There are many ways in which the work of the Museum overlaps and collaborates with its academic colleagues in other departments in the University; from showcasing research through the temporary exhibition programme, to hosting talks, conferences and events. Our collections include field collections from Manchester’s academics and students, and are informed by their research. We aim to engage and inspire students wherever possible, showing that there are many different ways to use the collections, and many relevant contemporary conversations to be had around our historic objects.

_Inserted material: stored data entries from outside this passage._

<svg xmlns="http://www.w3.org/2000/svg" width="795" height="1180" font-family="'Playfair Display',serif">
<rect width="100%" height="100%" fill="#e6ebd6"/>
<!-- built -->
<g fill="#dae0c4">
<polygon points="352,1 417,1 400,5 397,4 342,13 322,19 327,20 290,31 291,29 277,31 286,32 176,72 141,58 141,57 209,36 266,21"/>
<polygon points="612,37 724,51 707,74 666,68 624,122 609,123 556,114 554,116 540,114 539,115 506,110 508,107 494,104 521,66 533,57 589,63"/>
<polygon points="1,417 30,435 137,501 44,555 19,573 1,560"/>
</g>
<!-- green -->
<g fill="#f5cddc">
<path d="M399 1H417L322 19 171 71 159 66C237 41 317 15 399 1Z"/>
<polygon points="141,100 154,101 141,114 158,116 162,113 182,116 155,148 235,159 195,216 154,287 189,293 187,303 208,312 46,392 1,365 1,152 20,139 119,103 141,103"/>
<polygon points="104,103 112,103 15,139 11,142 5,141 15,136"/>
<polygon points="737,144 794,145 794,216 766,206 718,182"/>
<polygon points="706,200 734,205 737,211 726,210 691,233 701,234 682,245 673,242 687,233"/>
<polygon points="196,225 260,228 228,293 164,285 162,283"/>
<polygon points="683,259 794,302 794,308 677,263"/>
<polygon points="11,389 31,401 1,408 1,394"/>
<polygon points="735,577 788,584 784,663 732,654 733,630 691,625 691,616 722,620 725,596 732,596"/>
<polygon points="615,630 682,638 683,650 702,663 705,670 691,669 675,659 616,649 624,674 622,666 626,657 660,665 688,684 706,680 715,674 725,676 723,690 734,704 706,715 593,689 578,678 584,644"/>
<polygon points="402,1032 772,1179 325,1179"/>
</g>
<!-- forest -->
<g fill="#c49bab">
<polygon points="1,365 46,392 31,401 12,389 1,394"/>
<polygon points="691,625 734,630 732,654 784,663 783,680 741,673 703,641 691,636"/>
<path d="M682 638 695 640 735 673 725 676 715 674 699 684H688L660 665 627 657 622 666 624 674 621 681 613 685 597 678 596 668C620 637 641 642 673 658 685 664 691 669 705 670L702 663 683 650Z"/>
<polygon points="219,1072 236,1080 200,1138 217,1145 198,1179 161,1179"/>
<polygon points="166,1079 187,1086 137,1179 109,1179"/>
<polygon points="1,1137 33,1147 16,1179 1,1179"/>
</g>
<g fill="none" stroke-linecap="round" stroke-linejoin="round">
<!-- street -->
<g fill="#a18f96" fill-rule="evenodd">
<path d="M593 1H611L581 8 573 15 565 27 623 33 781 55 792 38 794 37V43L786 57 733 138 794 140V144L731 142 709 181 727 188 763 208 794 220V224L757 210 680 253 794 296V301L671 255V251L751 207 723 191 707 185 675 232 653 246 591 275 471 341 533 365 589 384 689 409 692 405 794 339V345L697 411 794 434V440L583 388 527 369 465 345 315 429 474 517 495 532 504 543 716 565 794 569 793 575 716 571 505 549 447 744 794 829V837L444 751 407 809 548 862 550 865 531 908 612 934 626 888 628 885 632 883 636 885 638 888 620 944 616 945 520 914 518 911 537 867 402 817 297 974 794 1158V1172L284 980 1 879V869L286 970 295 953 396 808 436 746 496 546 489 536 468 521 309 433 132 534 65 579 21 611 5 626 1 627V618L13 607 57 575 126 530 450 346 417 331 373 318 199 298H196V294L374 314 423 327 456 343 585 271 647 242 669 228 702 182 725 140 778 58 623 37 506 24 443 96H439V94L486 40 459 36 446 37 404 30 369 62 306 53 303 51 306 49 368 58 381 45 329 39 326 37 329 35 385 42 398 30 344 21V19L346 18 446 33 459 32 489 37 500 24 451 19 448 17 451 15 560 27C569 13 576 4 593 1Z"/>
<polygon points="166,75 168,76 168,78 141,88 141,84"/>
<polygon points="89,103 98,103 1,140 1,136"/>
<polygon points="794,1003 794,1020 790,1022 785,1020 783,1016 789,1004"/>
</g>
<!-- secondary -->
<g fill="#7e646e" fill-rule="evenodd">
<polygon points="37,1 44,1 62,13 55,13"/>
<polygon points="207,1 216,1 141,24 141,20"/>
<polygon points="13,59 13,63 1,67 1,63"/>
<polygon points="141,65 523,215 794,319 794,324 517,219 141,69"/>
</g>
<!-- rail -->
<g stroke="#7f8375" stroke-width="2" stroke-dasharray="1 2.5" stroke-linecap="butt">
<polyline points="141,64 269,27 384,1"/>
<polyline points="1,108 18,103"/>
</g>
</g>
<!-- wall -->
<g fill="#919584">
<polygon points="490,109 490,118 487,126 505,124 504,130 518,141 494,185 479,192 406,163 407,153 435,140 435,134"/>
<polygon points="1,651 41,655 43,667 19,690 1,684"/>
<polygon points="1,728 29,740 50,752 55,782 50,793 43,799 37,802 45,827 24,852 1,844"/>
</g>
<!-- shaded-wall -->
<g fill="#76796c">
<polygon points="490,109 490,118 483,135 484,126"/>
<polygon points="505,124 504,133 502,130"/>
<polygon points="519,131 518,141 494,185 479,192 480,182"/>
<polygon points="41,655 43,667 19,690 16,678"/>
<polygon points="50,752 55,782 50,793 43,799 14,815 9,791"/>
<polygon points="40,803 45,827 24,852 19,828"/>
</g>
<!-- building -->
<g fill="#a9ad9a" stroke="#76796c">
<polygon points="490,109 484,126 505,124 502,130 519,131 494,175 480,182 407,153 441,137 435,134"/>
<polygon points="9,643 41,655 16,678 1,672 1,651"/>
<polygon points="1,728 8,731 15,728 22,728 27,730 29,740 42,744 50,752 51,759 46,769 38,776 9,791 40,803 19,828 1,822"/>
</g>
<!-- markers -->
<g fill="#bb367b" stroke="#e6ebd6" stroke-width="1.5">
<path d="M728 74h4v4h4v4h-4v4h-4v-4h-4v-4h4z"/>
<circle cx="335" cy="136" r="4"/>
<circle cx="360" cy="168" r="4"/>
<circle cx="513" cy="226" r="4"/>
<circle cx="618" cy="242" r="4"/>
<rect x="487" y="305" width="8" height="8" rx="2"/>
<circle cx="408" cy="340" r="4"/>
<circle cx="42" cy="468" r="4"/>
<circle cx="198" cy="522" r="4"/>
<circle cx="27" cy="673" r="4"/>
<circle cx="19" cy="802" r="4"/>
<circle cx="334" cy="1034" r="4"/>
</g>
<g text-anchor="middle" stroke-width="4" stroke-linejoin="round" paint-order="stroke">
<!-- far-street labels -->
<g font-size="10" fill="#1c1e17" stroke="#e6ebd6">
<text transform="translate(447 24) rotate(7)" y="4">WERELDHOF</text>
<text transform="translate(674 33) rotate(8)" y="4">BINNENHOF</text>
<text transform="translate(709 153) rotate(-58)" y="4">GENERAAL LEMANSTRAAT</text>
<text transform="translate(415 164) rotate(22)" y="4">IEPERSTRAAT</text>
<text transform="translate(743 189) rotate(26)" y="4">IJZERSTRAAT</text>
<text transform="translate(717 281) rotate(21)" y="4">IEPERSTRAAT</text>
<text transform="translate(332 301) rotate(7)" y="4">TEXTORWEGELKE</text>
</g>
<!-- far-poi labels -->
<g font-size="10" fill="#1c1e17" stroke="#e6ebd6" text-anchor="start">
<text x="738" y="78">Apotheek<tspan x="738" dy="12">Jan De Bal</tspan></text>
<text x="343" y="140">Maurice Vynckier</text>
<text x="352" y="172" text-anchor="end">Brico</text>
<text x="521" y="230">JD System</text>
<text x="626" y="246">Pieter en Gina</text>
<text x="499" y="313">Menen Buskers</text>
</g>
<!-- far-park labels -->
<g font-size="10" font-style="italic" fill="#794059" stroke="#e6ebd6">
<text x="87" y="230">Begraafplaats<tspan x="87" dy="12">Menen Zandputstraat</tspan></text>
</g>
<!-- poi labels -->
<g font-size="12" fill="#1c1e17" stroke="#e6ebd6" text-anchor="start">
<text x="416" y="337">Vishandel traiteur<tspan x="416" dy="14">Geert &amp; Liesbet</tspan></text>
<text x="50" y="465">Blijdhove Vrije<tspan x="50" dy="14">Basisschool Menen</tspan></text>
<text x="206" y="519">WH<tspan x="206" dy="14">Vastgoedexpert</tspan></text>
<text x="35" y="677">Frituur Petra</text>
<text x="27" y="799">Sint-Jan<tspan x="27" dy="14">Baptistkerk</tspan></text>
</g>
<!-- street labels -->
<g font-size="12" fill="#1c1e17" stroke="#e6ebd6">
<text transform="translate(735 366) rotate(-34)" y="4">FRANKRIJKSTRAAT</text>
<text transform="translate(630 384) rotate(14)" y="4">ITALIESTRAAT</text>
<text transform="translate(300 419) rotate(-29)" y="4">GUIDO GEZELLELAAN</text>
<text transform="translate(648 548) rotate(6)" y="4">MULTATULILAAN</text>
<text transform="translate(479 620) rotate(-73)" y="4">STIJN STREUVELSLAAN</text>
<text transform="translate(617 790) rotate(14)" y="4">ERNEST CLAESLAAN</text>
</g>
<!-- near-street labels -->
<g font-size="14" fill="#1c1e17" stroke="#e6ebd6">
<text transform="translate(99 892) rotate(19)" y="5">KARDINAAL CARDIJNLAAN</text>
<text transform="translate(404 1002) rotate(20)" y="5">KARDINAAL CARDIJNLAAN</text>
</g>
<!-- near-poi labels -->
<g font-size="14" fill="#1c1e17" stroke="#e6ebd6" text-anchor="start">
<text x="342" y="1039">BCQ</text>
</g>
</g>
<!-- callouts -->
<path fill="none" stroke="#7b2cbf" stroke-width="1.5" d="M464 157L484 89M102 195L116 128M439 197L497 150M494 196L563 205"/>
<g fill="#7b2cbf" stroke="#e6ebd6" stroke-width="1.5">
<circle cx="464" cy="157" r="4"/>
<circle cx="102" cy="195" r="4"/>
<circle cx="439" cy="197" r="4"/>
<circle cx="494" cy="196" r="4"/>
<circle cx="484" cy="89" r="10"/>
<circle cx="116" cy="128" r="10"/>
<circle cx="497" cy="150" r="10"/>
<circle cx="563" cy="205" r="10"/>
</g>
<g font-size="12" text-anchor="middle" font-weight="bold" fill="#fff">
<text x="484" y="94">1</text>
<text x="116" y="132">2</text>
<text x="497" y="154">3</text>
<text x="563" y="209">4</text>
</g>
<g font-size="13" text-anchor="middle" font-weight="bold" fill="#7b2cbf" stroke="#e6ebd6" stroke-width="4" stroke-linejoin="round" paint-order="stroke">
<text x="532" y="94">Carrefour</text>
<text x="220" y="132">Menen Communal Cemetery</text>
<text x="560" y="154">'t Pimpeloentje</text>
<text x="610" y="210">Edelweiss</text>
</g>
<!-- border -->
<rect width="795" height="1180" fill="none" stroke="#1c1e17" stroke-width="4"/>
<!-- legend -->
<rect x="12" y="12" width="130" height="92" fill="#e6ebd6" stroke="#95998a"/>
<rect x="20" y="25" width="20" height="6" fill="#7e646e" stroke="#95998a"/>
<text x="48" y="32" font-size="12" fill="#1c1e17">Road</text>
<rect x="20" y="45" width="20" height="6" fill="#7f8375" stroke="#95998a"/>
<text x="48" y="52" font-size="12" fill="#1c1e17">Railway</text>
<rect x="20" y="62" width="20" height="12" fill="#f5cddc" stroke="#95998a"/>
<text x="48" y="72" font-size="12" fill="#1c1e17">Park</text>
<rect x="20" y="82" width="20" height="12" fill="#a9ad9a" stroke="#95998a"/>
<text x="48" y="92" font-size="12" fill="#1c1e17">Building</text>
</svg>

Making Migrants: The British Empire and Mass Migration

Given the anti-migration rhetoric currently dominating the political discourse you’d be forgiven for believing that Britain has always existed in a state of perpetual ‘splendid isolation’. The truth is the British Isles geographically, economically, culturally and politically have always been a beacon for migrants both historically and contemporarily. Concomitantly Britain as a former imperial power has instigated and enforced migration in other parts of the world. One of the most critical examples of this was the partition of India and Pakistan in 1947. For a brief overview of this world changing event the following video produced by The Economist should help:

The partition of India and Pakistan resulted in an estimated 15 million people being displaced with another 500,000 dying as a consequence of conflict. The speed with which Britain drew up partition plans and then subsequently withdrew has been cited as one cause for the violence. With ongoing civil unrest and political instability post-partition many people sought refuge by migrating to Britain. Following a war between East and West Pakistan in 1970-71, the result of which was the creation of Bangladesh, many Bangladeshis fled to Britain.

Astonishingly this globally significant event which resulted in unfathomable mass migration and interminable conflict is left relatively unexplored in UK museums. As part of our thematic collecting project (http://bit.ly/16WpOEzI’ll be exploring Britain’s role in instigating such migration and how it has impacted on collections and communities in Manchester. Soon I’ll be shooting a short film which will examine the effect partition had on diversifying Greater Manchester.